WHAT TO WORK ON:
(a) In the passage about a younger child staying home while an older sibling is at camp, what does Bob Ditter suggest taking before the older child leaves?
(b) Quote the part of the camp-separation passage between "You’ve just dropped" and "respective summer activities?", inclusive.

PASSAGE:
You’ve just dropped your older daughter off at camp for the summer. Her younger brother isn’t quite ready for the camp experience and is staying at home with you. You may be concerned about how to ease their separation. Or you may be wondering how to assure your stay-at-home child that he shouldn’t feel left out of the fun, while not spoiling him at the same time.
What special things should you do or take into consideration for your younger child while your eldest is away, so that both take the separation in stride and enjoy their respective summer activities?
According to child and family therapist Bob Ditter, of Boston, MA, your younger child will, in fact, be likely to be missing his older sibling. In preparing for that likelihood, Ditter suggests taking a photo of your younger child and his older sibling together before the older one leaves for camp. Your younger child can refer to – and enjoy – the photo, perhaps in his bedroom, as a reminder that the day will soon come when the two of them will be together again.

DATASET RECORDS:
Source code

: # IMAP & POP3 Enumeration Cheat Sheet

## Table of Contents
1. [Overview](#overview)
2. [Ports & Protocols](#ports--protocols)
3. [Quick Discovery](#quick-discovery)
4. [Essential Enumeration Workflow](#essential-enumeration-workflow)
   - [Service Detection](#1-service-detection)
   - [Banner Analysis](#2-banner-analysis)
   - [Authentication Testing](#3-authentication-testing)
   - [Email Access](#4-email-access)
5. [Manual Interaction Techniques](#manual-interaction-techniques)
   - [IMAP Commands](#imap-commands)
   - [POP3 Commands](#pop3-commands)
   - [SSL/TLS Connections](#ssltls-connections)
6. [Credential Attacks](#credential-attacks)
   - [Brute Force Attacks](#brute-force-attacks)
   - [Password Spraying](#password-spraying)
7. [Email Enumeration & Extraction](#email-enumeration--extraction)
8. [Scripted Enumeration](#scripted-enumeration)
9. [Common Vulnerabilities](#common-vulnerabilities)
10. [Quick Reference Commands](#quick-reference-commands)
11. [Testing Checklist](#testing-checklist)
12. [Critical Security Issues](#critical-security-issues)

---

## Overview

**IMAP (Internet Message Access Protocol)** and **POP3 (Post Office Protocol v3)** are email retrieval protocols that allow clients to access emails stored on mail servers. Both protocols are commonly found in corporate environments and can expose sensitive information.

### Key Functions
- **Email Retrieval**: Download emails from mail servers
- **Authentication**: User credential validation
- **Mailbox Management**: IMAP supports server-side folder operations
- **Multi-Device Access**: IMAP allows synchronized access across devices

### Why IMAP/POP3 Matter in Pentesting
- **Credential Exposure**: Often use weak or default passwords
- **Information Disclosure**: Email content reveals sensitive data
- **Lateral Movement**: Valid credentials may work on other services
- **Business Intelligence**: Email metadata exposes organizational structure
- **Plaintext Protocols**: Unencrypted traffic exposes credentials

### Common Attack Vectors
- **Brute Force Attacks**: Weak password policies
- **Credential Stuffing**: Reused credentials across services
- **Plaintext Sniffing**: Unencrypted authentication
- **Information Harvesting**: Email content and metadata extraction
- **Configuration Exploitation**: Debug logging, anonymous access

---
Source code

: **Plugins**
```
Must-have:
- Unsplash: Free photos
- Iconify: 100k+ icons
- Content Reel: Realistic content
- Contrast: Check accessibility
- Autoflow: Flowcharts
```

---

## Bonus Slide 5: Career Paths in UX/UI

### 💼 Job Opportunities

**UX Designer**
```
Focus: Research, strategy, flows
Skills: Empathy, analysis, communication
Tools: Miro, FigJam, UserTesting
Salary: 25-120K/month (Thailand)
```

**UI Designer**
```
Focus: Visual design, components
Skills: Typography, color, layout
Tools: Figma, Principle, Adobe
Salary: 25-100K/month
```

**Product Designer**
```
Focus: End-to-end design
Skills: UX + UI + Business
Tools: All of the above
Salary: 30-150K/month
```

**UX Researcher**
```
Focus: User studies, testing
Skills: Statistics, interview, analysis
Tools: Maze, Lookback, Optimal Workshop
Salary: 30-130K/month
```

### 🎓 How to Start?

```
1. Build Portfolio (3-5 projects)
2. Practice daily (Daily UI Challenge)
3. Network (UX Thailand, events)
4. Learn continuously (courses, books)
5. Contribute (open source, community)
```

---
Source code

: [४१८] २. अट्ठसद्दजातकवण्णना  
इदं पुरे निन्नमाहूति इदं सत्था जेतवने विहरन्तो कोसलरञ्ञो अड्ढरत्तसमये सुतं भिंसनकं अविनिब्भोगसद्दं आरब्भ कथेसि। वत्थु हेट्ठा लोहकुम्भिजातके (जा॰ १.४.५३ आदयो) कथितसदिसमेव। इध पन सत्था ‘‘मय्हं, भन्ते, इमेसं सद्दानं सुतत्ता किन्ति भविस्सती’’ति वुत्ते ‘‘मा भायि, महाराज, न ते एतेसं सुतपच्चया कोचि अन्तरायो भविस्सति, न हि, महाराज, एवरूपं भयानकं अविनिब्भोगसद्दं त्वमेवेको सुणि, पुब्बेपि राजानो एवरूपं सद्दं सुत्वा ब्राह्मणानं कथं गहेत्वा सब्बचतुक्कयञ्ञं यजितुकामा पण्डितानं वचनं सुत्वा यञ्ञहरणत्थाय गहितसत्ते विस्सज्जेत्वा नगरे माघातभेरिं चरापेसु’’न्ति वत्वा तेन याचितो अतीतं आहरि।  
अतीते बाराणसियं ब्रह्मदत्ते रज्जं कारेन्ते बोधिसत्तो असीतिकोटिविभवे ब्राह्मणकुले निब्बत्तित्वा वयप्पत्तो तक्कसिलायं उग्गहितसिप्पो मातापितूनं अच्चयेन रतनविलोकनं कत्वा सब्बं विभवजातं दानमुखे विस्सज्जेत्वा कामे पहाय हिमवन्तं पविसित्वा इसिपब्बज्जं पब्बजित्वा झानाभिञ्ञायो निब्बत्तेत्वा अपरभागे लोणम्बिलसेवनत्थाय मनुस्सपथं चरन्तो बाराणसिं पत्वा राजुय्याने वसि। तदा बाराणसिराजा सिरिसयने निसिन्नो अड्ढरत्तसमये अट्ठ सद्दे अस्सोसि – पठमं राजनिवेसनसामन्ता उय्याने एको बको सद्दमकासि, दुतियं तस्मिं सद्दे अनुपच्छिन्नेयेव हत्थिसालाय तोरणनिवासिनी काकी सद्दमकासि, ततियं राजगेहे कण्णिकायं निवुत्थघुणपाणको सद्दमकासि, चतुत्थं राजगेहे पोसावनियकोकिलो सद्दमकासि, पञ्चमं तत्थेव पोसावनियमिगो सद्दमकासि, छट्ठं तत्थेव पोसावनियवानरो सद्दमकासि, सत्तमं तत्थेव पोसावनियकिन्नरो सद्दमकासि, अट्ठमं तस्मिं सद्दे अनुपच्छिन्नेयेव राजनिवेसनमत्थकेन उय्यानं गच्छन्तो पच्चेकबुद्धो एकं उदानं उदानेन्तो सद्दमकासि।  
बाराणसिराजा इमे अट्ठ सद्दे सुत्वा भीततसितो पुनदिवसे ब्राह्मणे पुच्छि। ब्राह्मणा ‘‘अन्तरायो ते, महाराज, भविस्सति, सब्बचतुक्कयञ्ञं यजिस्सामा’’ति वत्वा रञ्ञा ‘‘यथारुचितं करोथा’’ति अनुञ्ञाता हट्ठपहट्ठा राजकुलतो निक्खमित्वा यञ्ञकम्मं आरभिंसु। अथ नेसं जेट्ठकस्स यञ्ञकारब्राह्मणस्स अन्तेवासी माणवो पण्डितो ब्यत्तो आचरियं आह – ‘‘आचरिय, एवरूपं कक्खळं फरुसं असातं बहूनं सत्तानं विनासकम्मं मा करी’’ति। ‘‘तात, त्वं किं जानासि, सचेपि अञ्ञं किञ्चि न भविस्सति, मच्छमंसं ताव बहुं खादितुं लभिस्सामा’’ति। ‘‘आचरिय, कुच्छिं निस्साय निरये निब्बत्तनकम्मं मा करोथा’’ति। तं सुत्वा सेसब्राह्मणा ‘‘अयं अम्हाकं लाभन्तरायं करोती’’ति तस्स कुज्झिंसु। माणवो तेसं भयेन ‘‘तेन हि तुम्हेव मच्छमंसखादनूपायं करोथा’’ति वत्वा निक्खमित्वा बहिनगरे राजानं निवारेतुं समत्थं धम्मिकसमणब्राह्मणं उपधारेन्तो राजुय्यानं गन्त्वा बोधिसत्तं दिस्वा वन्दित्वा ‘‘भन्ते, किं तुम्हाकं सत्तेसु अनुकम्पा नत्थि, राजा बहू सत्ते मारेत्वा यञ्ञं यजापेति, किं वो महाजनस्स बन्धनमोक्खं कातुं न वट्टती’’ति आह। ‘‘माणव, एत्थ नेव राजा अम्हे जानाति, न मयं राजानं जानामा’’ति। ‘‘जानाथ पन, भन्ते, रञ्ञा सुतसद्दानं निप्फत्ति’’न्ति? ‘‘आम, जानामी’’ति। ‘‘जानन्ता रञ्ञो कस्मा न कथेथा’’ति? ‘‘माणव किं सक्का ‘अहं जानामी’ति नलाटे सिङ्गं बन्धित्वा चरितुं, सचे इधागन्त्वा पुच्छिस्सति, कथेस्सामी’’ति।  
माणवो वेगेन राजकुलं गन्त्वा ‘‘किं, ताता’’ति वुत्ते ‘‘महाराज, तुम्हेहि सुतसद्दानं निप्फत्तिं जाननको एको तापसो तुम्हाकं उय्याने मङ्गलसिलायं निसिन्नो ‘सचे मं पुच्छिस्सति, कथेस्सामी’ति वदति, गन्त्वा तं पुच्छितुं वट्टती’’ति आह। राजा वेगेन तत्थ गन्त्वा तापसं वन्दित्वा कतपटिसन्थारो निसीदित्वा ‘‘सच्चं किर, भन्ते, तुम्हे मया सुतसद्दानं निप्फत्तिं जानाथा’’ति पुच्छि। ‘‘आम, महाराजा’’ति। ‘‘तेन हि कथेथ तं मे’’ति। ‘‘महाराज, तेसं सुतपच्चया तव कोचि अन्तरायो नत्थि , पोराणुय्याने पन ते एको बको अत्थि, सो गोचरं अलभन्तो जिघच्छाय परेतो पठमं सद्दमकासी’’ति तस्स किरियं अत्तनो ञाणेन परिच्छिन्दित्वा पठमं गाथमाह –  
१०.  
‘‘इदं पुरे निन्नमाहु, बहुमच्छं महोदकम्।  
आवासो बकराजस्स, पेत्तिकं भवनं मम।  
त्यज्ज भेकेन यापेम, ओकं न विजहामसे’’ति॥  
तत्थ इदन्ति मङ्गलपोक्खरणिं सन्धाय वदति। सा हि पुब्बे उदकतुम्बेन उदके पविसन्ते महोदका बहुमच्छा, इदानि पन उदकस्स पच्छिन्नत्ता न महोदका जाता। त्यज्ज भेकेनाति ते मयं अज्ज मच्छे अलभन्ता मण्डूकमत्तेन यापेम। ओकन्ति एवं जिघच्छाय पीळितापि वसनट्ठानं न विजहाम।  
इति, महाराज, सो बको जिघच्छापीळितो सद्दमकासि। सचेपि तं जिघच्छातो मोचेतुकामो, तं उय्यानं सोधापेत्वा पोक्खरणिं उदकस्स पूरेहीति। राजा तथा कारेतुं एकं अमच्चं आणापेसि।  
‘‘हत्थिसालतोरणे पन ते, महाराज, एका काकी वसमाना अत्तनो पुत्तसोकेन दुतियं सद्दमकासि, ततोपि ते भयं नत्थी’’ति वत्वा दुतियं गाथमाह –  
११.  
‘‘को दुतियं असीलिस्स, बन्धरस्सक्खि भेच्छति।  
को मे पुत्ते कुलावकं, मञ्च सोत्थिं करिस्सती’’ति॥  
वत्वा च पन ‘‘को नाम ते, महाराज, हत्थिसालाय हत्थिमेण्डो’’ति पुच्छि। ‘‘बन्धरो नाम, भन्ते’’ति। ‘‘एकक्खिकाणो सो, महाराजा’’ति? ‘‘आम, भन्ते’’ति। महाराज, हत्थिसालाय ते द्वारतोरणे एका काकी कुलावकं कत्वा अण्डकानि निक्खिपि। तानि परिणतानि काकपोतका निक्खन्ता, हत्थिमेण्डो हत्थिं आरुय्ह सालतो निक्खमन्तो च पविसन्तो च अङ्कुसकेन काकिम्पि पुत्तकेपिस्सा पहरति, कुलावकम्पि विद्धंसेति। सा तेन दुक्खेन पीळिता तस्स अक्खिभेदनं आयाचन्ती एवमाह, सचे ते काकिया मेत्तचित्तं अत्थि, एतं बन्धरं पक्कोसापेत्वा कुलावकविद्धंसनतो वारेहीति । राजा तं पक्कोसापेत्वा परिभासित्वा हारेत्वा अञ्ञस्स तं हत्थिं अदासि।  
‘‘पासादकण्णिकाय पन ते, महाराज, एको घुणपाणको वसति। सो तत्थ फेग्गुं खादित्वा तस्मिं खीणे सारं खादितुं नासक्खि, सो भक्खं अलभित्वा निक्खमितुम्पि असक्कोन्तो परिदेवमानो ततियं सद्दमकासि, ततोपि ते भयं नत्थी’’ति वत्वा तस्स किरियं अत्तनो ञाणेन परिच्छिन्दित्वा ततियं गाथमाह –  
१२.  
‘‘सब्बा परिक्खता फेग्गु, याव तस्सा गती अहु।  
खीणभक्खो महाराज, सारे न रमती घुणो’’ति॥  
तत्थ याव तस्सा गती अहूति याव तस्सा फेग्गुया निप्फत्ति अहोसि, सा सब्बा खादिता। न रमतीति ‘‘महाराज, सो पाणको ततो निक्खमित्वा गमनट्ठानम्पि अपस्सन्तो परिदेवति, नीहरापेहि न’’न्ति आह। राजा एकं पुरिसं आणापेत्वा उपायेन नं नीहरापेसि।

SOLUTIONS TO THE TASKS:
(a) A photo of the younger child and his older sibling together.

(b)
You’ve just dropped your older daughter off at camp for the summer. Her younger brother isn’t quite ready for the camp experience and is staying at home with you. You may be concerned about how to ease their separation. Or you may be wondering how to assure your stay-at-home child that he shouldn’t feel left out of the fun, while not spoiling him at the same time.
What special things should you do or take into consideration for your younger child while your eldest is away, so that both take the separation in stride and enjoy their respective summer activities?